La Slovaquie des XVe et XVIe siècles est donc une région prospère, placée au cœur des échanges économiques et artistiques de l’Europe centrale. L’art de l’Allemagne du Sud, de Bohême et de la vallée du Danube constitue l’influence prépondérante, qui véhicule indirectement les modèles italiens. Si, comme dans d’autres régions d’Europe, la gravure est incontestablement un moyen de diffusion des formes et des idées, de nombreux tableaux et statues exécutées en Autriche, Allemagne ou plus loin encore sont visibles en Haute Hongrie où ils sont unis à des oeuvres locales pour former les retables monumentaux qui ornent les églises. Les artistes slovaques pouvaient donc étudier très aisément l’art de leurs contemporains étrangers.


1.
De ces influences naît un art original, mêlant naturalisme des visages et mouvements des drapés, comme chez les sculptures des rois saint Etienne et Ladislas (Comté de Spis vers 1500), ou encore le gigantesque Christ en croix de Kezmarok de maître Paul de Levoca qui fait virevolter les pans du perizonium du Sauveur, annonçant sa résurrection prochaine.

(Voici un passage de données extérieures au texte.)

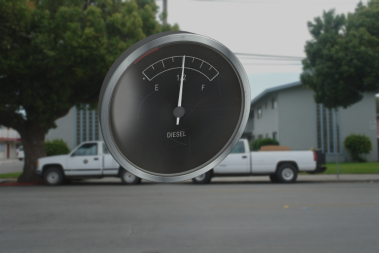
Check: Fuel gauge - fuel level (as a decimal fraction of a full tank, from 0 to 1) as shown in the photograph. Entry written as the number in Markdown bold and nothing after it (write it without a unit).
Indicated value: **0.5**
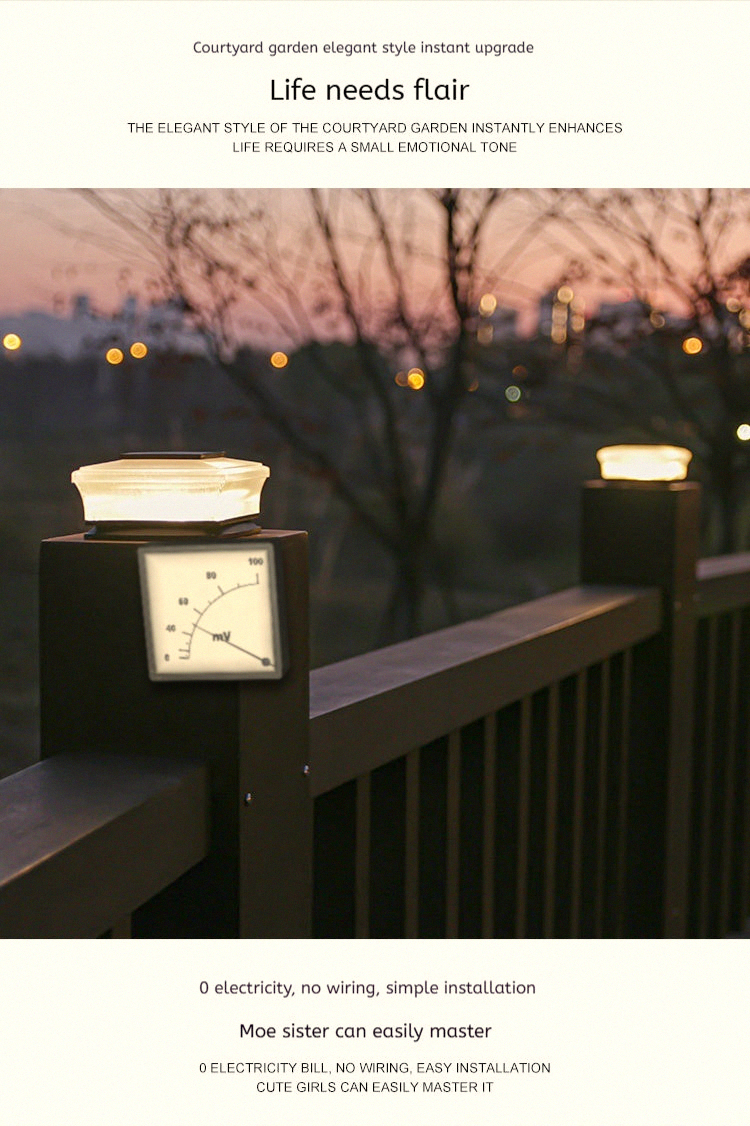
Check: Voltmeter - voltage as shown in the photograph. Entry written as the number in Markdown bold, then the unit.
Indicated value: **50** mV
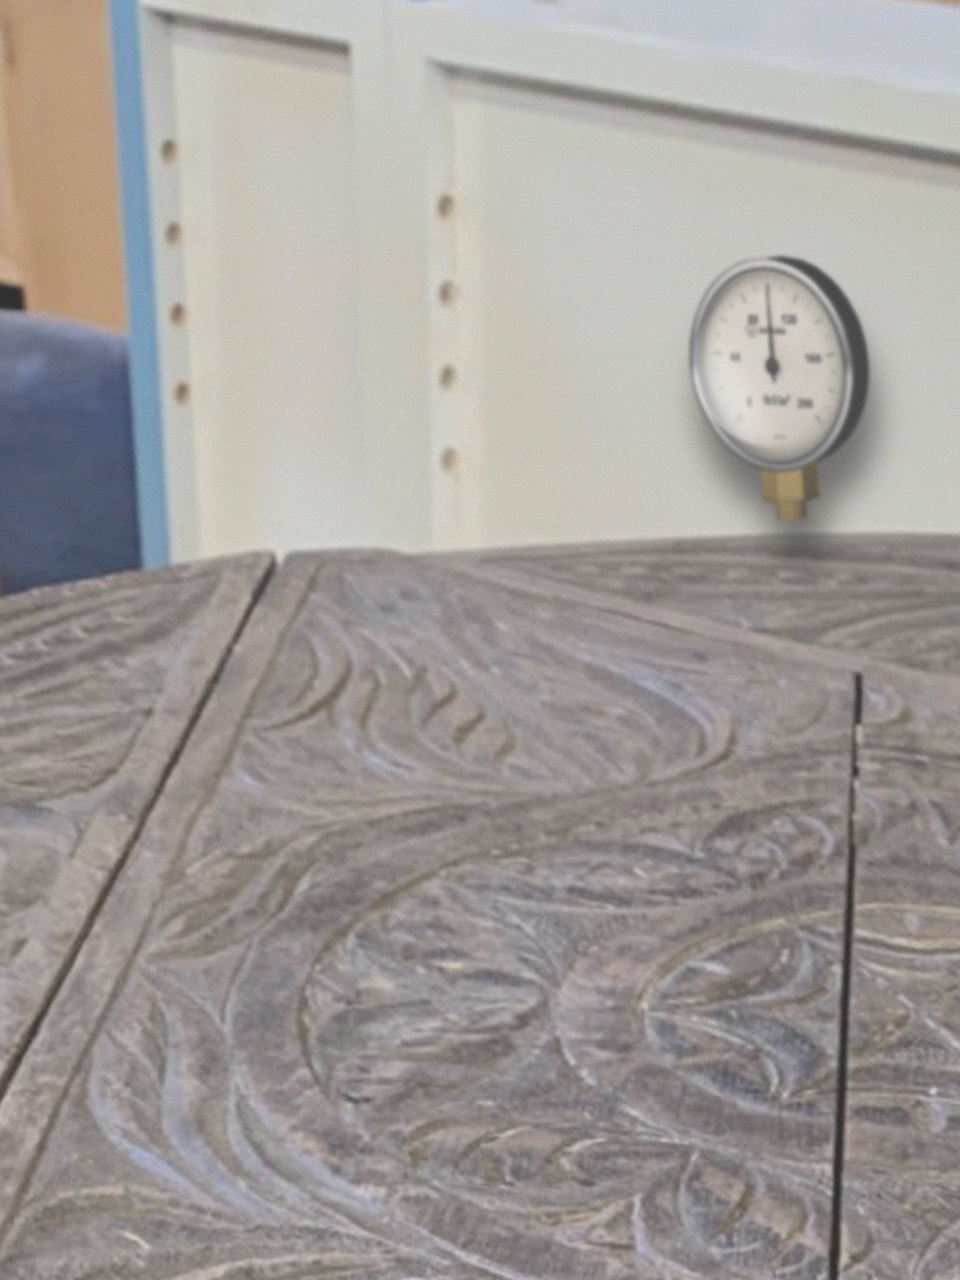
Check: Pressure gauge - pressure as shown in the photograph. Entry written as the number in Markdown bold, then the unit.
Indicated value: **100** psi
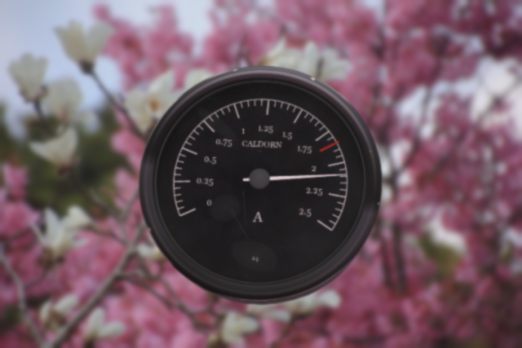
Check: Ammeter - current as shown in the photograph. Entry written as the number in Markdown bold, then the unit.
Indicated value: **2.1** A
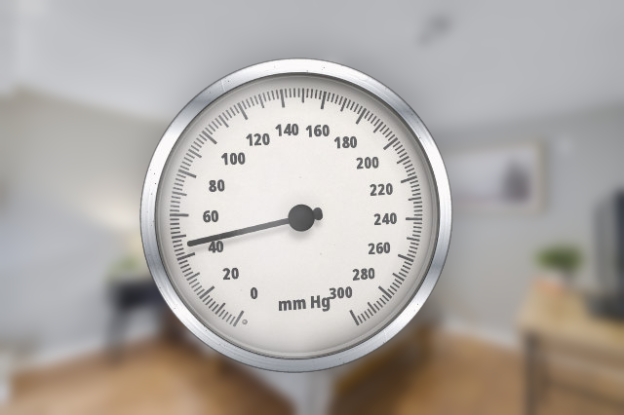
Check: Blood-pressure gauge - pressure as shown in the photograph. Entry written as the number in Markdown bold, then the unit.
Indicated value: **46** mmHg
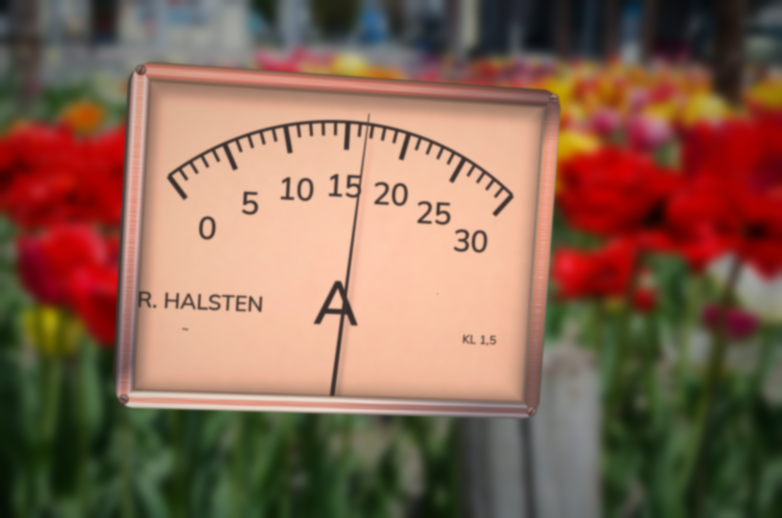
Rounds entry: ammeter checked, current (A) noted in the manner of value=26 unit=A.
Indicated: value=16.5 unit=A
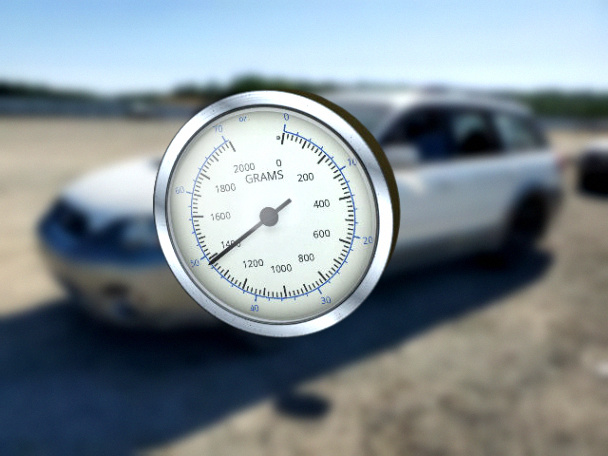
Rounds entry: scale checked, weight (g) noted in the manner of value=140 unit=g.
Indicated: value=1380 unit=g
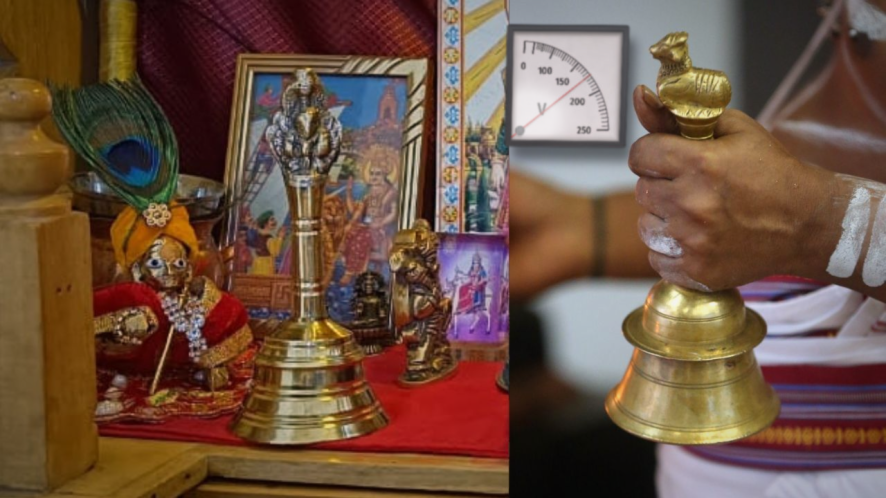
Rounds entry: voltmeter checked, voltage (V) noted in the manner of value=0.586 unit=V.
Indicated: value=175 unit=V
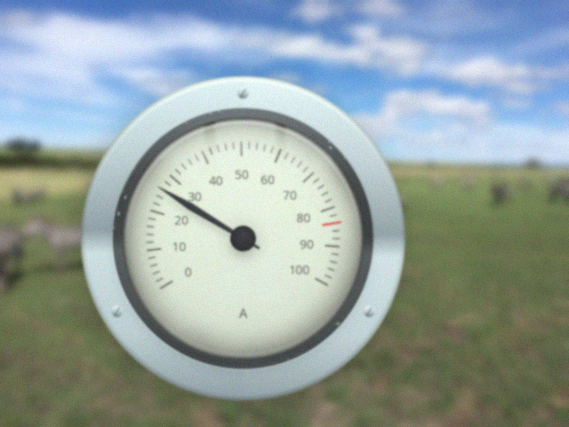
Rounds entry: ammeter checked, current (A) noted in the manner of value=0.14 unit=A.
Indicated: value=26 unit=A
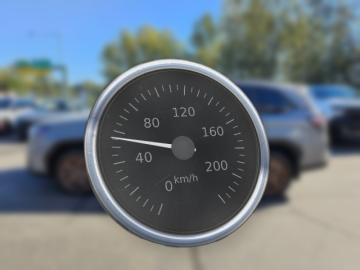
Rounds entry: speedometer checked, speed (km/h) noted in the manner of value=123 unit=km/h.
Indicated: value=55 unit=km/h
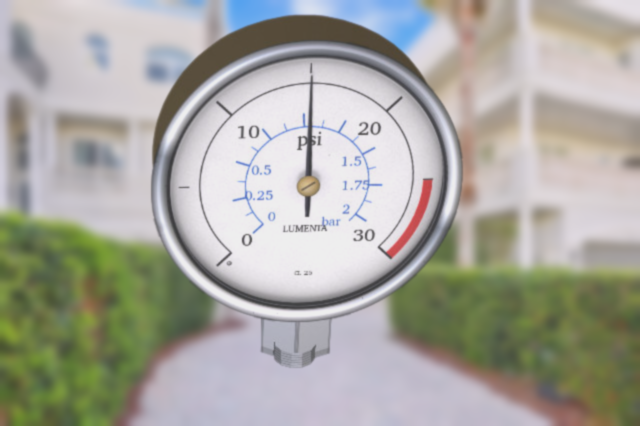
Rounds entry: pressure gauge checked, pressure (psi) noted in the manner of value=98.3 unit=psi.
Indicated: value=15 unit=psi
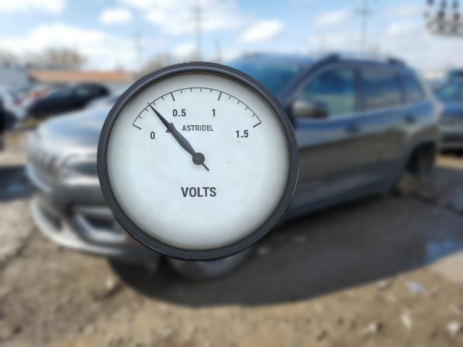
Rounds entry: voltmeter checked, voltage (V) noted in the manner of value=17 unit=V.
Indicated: value=0.25 unit=V
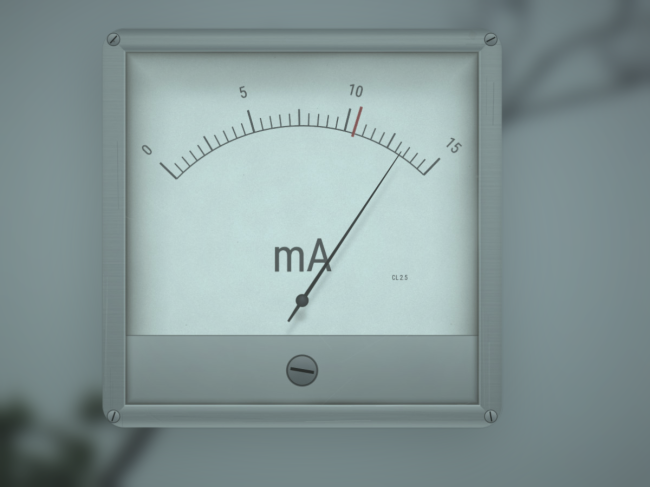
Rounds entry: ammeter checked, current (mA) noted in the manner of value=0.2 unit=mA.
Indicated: value=13.25 unit=mA
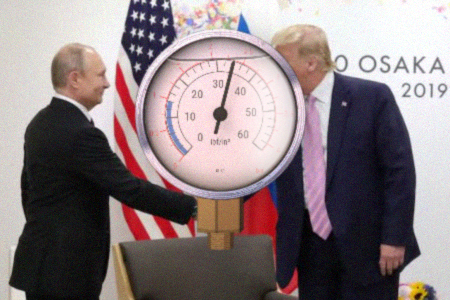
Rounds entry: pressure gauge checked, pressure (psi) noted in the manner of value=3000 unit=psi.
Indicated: value=34 unit=psi
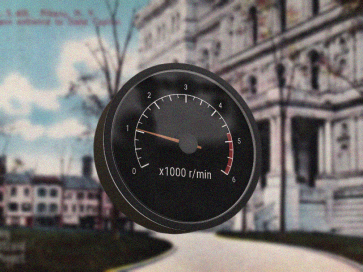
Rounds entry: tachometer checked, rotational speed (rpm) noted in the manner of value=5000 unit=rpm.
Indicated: value=1000 unit=rpm
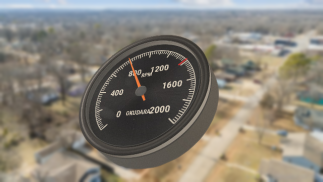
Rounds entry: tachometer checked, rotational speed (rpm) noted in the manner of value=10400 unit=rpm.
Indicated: value=800 unit=rpm
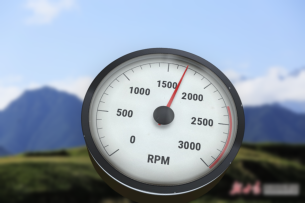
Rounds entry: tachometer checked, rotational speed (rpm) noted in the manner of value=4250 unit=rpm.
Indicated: value=1700 unit=rpm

Souvent monumental – le retable de Saint-Jacques de Levoca mesure plus de 18 mètres de haut – l’art slovaque est avant tout théâtral. Au gré des fêtes religieuses, les volets des retables s’ouvraient pour laisser apparaître une humanité plus grande et plus belle, rutilante d’or et chatoyante, au teint rose et frais, dont la sainteté ne pouvait que sauter aux yeux. L’excellent état de conservation des œuvres présentées nous restitue intacte cette impression.

L’étrange sainte Catherine d’Alexandrie du retable de Sainte Catherine de Banská Stiavnica, plus grande que nature, malgré son haut front pur et sa bouche vermeil, dissimule sous les plis puissamment creusés de sa robe un homme coiffé d’un turban qu’elle foule aux pieds. Daté du début du XVIe siècle, ce retable pourrait faire allusion aux bouleversements géopolitiques engendrés par la prise de Constantinople en 1453. Une de ses conséquences sera l’installation de la Diète à Presbourg (ancienne Bratislava) en 1536, après la défaite de Mohács sur les Ottomans. Après la prise de Budapest en 1540, La Slovaquie devient le cœur du royaume de Hongrie. L’assemblée de gouvernement y restera deux siècles.

2.

L’or et l’obsession décorative sont le dénominateur commun des arts de l’époque, accentuant les correspondances entre architecture et orfèvrerie, peinture et sculpture, peinture et orfèvrerie. L’ostensoir-monstrance de Spisská Nová Ves, qui mesure plus d’un mètre de haut, évoque, avec ses trois tours munies de deux niveaux de baldaquins, une construction miniature autour de la lunule qui accueillait l’hostie. La préciosité des calices à décor filigrané ou d’émaux cloisonnés, sertis de pierres précieuses, se retrouve jusqu’à l’arrière-plan des tableaux, où le fond de brocart doré résiste à l’introduction de la perspective, géométrique comme atmosphérique (Flagellation du Christ et Résurrection du retable de la Vierge d’Okolicné, Comté de Spis, vers 1506/1509). L’or envahit même les manuscrits : chartes et antiphonaires sont parsemés de petits cercles d’or, leurs lettrines sont rehaussées de dorures.

1. Vierge d'Annonciation, vers 1480-1490, Velky Biel, église Sainte-Croix.
2. Détail du relief de la nativité dit de Hlohovec, 1480-1490.